Mais, finalement, à l’image de la direction concernant le nom de la franchise, les fans et la presse ne firent pas preuve d’imagination en appelant les joueurs du Toronto FC de la couleur principale de leur tunique, les reds. D’ailleurs, dans le choix de la couleur, MLSE demeura assez classique également. Première ville non-américaine à intégrer la MLS, l’équipe de Toronto opta pour le rouge et le blanc, mettant en valeur ses origines canadiennes. Car, basée sur le red ensign (pavillon rouge avec l’union jack dans le coin supérieur gauche), la première bannière canadienne affichait déjà principalement la couleur rouge. En 1921, le roi George V proclama le rouge et le blanc comme couleurs officielles du Canada (le rouge provenant de la croix de saint Georges et le blanc de l’emblème royal français depuis Charles VII). Enfin, les deux couleurs furent reprises définitivement en 1965 lors de l’adoption du drapeau actuel. Ce qui tombait bien, c’est que ces deux couleurs étaient également les principales du futur sponsor de l’équipe, la Banque de Montréal. Le hasard fait bien les choses …

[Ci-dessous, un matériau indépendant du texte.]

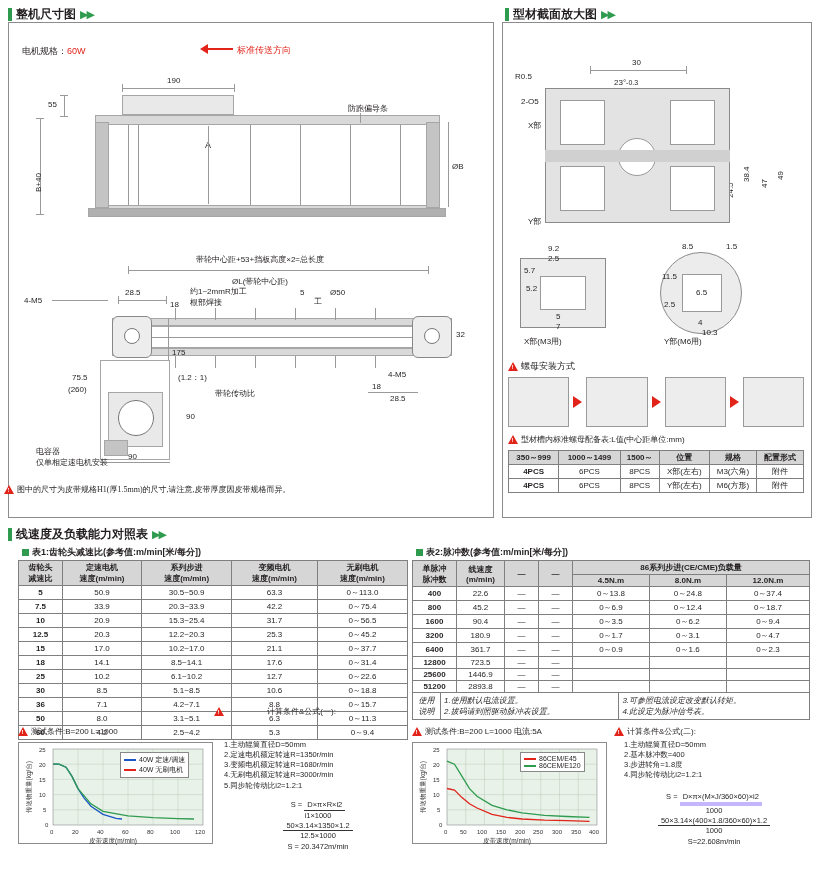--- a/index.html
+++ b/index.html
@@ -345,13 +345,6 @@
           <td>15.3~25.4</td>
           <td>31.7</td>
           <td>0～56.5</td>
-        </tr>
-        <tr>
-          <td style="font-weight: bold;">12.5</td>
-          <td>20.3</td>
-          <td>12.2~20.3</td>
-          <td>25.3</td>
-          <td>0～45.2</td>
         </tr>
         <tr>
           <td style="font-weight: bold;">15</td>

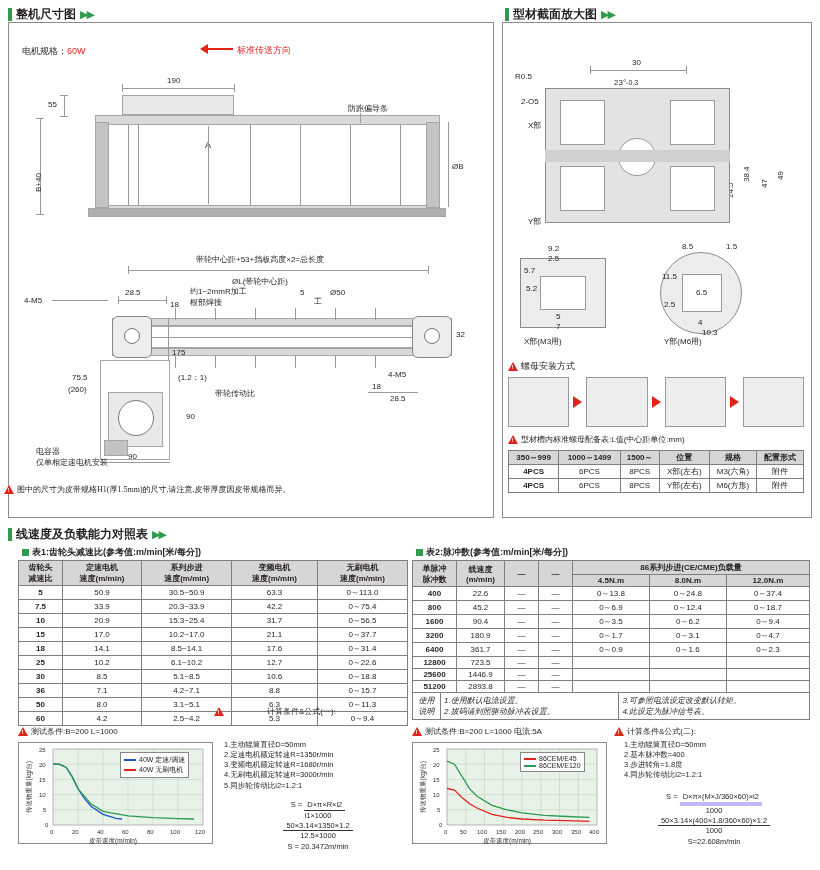--- a/index.html
+++ b/index.html
@@ -603,7 +603,7 @@
   <div class="note" style="position:absolute;left:616px;top:792px;width:196px;text-align:center;">
     <div>
       <span style="display:inline-block;">S =</span>
-      <span style="display:inline-block;border-bottom:4px solid #c4b5fd;padding:0 3px;">D×π×(M×J/360×60)×i2</span>
+      <span style="display:inline-block;border-bottom:6px solid #c4b5fd;padding:0 3px;">D×π×(M×J/360×60)×i2</span>
     </div>
     <div>1000</div>
     <div>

#1372 – FC Urartu : Առյուծներ

Les lions. En 1992, le tout nouvel état d’Arménie voit son premier championnat national se dérouler avec 24 équipes. Certaines étaient un héritage de l’Union Soviétique tandis que d’autres étaient créées pour l’occasion. Dans son village natal d’à peine 2 000 âmes, Sarkis Israelyan fonda le FC Banants. Le succès fut au rendez-vous immédiatement avec la victoire en Coupe d’Arménie et une troisième place au classement dès l’année de sa fondation. Seulement, trois ans plus tard, le club rencontra des difficultés financières et fusionna avec le FC Kotyak, l’un des plus anciens clubs de football arméniens, pour se sauver. En 2001, nouvelle fusion avec le Spartak Erevan et le club déménagea dans la capitale arménienne.

Mais, créé initialement pour représenter la province de Kotayk, où se situe le village de Banants, le club aurait pu se perdre dans ces fusions successives et ce déménagement. Toutefois, le lion qui tient un flambeau dans son blason rappelle ses origines. En effet, la province de Kotyak arbore un lion sur ses armoiries, qui s’inspire de la statue du « Lion de Geghard ». Conçu par Rafael Israelyan et scuplté par Ara Harutyunyan, la sculpture, en cuivre martelé et placée sur un socle en basalte, fut érigée en 1958 sur la route menant au monastère de Geghard.

Ce lion rappelle les armoiries des Proshian, une dynastie princière arménienne qui régna dans la province de Vayots Dzor aux XIIIème et XIVème siècles. Les Proshian rachetèrent dans les années 1240 le monastère de Geghard pour en faire le tombeau familial. Et dans ce monastère, on retrouve plusieurs bas reliefs de Lion qui représentent leurs armes. Le principal représente deux lions encordés tenus par une tête de taureau et en-dessous un aigle enserrant un agneau dont la signification serait « Tant que nous serons enchaînés comme des lions, nous resterons forts comme un bœuf et nous protégerons les hommes comme un aigle protège un agneau ».